By Amy McCullough
GULFPORT – While lawyers prepared for the hearing upstairs, more than 20 Gulf Coast residents rallied in the lobby of the Harrison County Chancery Court on Feb. 14, as Mississippi Sierra Club director Louie Miller explained a lawsuit with a pair of flip flops.
Miller held up a pair of the popular beach sandals with the names “Bentz” and “Posey” written on the bottoms.
Sierra Club says two Mississippi Public Service Commissioners, Leonard Bentz and Lynn Posey, issued a decision essentially denying the construction of the $2.4 billion Kemper County clean coal plant last April, only to “flip flop” and approve the plan in May without sufficient reason. Hence, Sierra’s lawsuit against the Public Service Commission and Mississippi Power Company claiming that the decision was arbitrary and capricious.
After three and a half hours of oral arguments, Judge Jim Persons said he would try to make a ruling within two weeks.
The Kemper facility, recently named Plant Ratcliffe, is being built between Mississippi 493 and Mississippi 495 near the Liberty community. It will use a process that converts lignite coal into a synthesis gas that can generate electricity. The plant will produce 582 megawatts of usable generation and will also be the first commercial-scale plant in the nation to capture its carbon dioxide emissions.
Sierra attorney Robert Wiygul said the Commission’s April 2010 order said Mississippi Power would be held to a $2.4 billion cost cap, instead of granting the company its requested cost overrun allowance that would make the project cost $3.2 billion. Then in May, the Commission said the company would be allowed to request cost overruns up to $2.88 billion. This, along with other changes, allowed Mississippi Power to finance the plant and begin construction.
“The record contains no alternate evidence to accept a higher number,” Wiygul said.
Wiygul also said that according to documents within the record, rate impacts to customers would be around 45 percent.
Mississippi Power Company attorney Ben Stone said that under the Mississippi Public Utility Act, the Commission is charged with determining whether a power plant is needed and approving or disapproving its construction cost estimate. It is not within the Commission’s jurisdiction to direct a utility regarding what type of plant ought to be built.

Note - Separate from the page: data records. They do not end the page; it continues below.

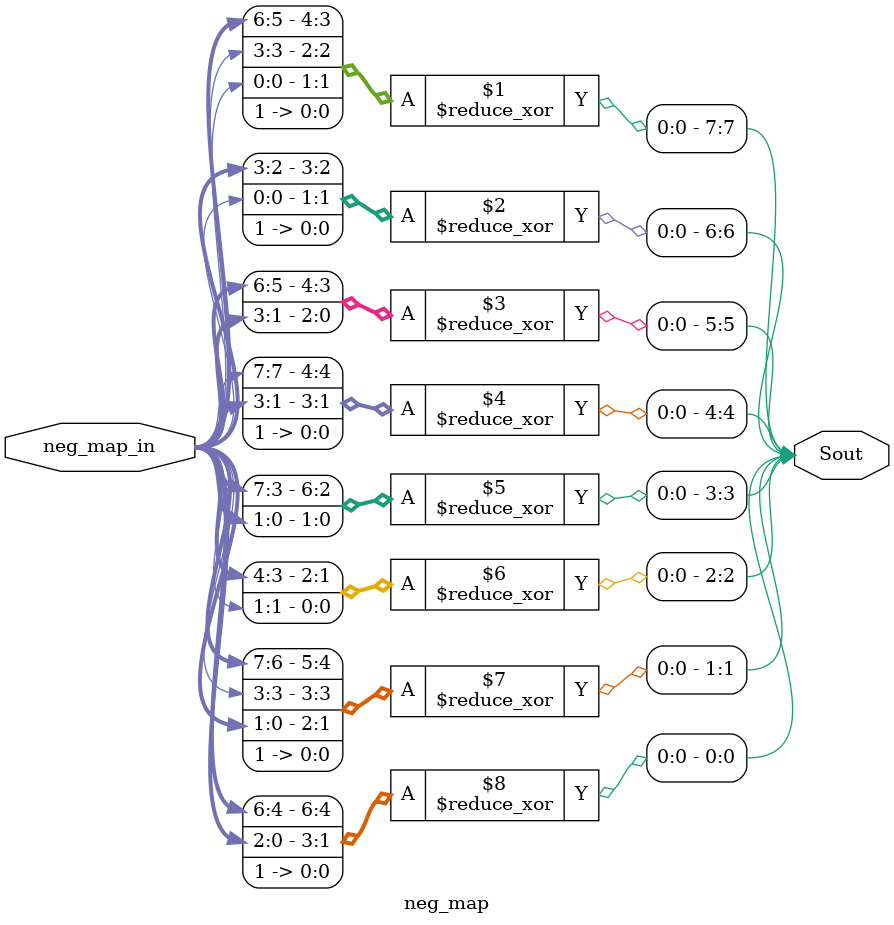
<source format=v>
module neg_map(neg_map_in,Sout);

input [7:0] neg_map_in;
output [7:0] Sout;

assign Sout[7] = ^{ neg_map_in[6],neg_map_in[5],neg_map_in[3],neg_map_in[0],1'b1 };

assign Sout[6] = ^{ neg_map_in[3],neg_map_in[2],neg_map_in[0],1'b1 };

assign Sout[5] = ^{ neg_map_in[6],neg_map_in[5],neg_map_in[3],neg_map_in[2],neg_map_in[1]};

assign Sout[4] = ^{ neg_map_in[7],neg_map_in[3],neg_map_in[2],neg_map_in[1],1'b1};

assign Sout[3] = ^{ neg_map_in[7],neg_map_in[6],neg_map_in[5],neg_map_in[4],neg_map_in[3],
                    neg_map_in[1],neg_map_in[0]};
					
assign Sout[2] = ^{ neg_map_in[4],neg_map_in[3],neg_map_in[1]};

assign Sout[1] = ^{ neg_map_in[7],neg_map_in[6],neg_map_in[3],neg_map_in[1],neg_map_in[0],1'b1 };

assign Sout[0] = ^{ neg_map_in[6],neg_map_in[5],neg_map_in[4],neg_map_in[2],neg_map_in[1],
                    neg_map_in[0],1'b1 };
					
endmodule					
</source>
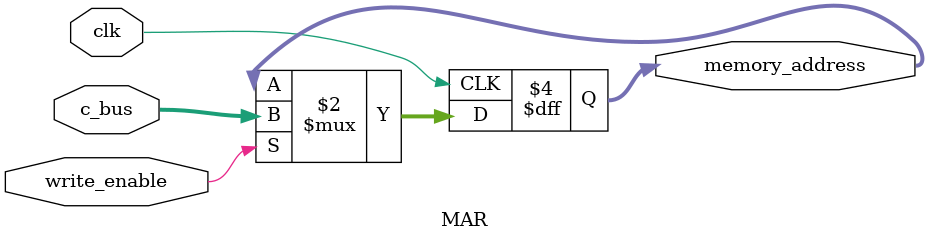
<source format=v>


module MAR (
    input clk,
    input write_enable,
    input [15:0] c_bus,
    output reg [15:0] memory_address
);
    always@(posedge clk)
        begin
            if (write_enable) memory_address <= c_bus;
        end

endmodule


</source>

Stone said Kemper, which will be fueled by lignite coal, was key to Mississippi Power’s generation mix, so that the utility would not be overly dependent on natural gas.
Judge Persons interrupted Stone’s argument and said he had concerns regarding risk and rate impact to customers.
“My issues are raised from the orders of the Commission … unprecedented risk, unprecedented cost,” he said. “I don’t find where the Commission has addressed the rate impact of Kemper. … The orders we have here – frankly, I don’t think are well done.”
The Mississippi Public Utilities Staff allowed Mississippi Power to file rate impacts to customers confidentially in 2009. After a public records request, the Mississippi Business Journal published those rate impacts in the August 22, 2010 story, “‘About a third’ is really closer to about a half.” Mississippi Power said publicly that customer rate increases would be around 30 percent, but the company never submitted that figure in sworn testimony to the Commission.
Judge Persons said the Commission expressed concern over numerous risks to customers in its April order, which would not have allowed plant construction. But in its May order, the Commission eased the financial restrictions on Mississippi Power without addressing how the new conditions protected the public interest.
“Even if a 45 percent increase is reasonable under the (Baseload) Act … what if they can’t afford it? … And if you look at parts of the Commission’s orders, it would scare you to death,” he said.
Stone said “We’re not talking about a rate case here” and stressed that the Commission has the authority to disallow any costs it deems to be imprudent.
Stone did not contest Judge Person’s use of the 45 percent figure.
On behalf of the Attorney General’s office and in defense of the Public Service Commission, Christopher Lomax repeatedly reminded Judge Persons of the separation of powers within government. Lomax said that even if the judge disagreed with the Commission’s policies, the judge did not have constitutional authority to make policy decisions.
The decision could only be overturned if it were arbitrary and capricious, which means done with whimsy, and there were more than 30,000 pages in the record, Lomax said.
“Are you telling me we might as well have not come here today?” the judge asked jokingly.
Lomax said no.
Judge Persons said the Commission’s order was not clear as to the meaning of “stable, low-cost electricity.”
Wiygul closed on behalf of the Sierra Club, saying the decision should be remanded back to the Public Service Commission.
If the decision is reversed by Judge Persons and is appealed, the case would go to the state Supreme Court.
Sierra Club filed its appeal in Harrison County Chancery Court in June and also at the Mississippi Supreme Court because the law was unclear regarding jurisdiction. Mississippi Power made a motion to keep the decision at the state Supreme Court. But in October the Court sent the suit back to Harrison County.